Jung, aber erfolgreich

Beck hatte die weiter anhaltende Personalnot seines Cheftrainers Armin Veh in die Startelf gehievt, aus der der Mann aus dem eigenen Nachwuchs nach seinem Coup nicht so ohne weiteres zu entfernen ist. Veh aber relativierte am Premiere-Mikrofon: "Normalerweise spielen die jungen Leute natürlich nicht, aber sie müssen spielen, wir haben ja gar keine andere Möglichkeit." Dafür aber jetzt endlich wieder etwas zu feiern - vor und auf den Rängen.
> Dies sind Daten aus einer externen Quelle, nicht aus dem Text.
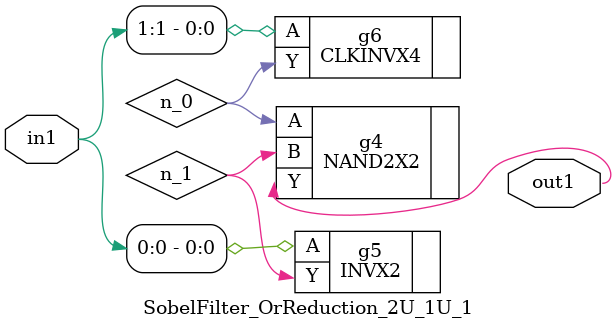
<source format=v>
`timescale 1ps / 1ps


module SobelFilter_OrReduction_2U_1U_1(in1, out1);
  input [1:0] in1;
  output out1;
  wire [1:0] in1;
  wire out1;
  wire n_0, n_1;
  NAND2X2 g4(.A (n_0), .B (n_1), .Y (out1));
  INVX2 g5(.A (in1[0]), .Y (n_1));
  CLKINVX4 g6(.A (in1[1]), .Y (n_0));
endmodule


</source>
Über den Kampf ins Spiel und zum Sieg

"In dieser Situation waren alle Fans auch wieder da", freute sich der in den Mittelpunkt gerückte Beck. "Sie haben uns angefeuert und nach vorne gepeitscht." Veh lobte die Tugenden, die noch jeder kriselnden Mannschaft wieder auf die Beine geholfen haben: "Die Mannschaft hat von Anfang an gefightet, und das war in unserer momentanen Situation das Wichtigste. Wir sind sehr glücklich, heute gewonnen zu haben. Es war ein Fight, kein feines Spiel."

Geboren in Russland

Vor allem aber war es das Spiel des Andreas Beck. Der im russischen Kemerovo geborene Schwabe war bis zum Nachmittag des 27. Oktober 2007 außerhalb des Ländles lediglich präzisen Beobachtern der Szene ein Begriff. Das Goldene Tor gegen Leverkusen hat dies grundlegend geändert, aus Beck aber noch keinen Stammspieler und aus dem VfB noch keinen geheilten Patienten gemacht.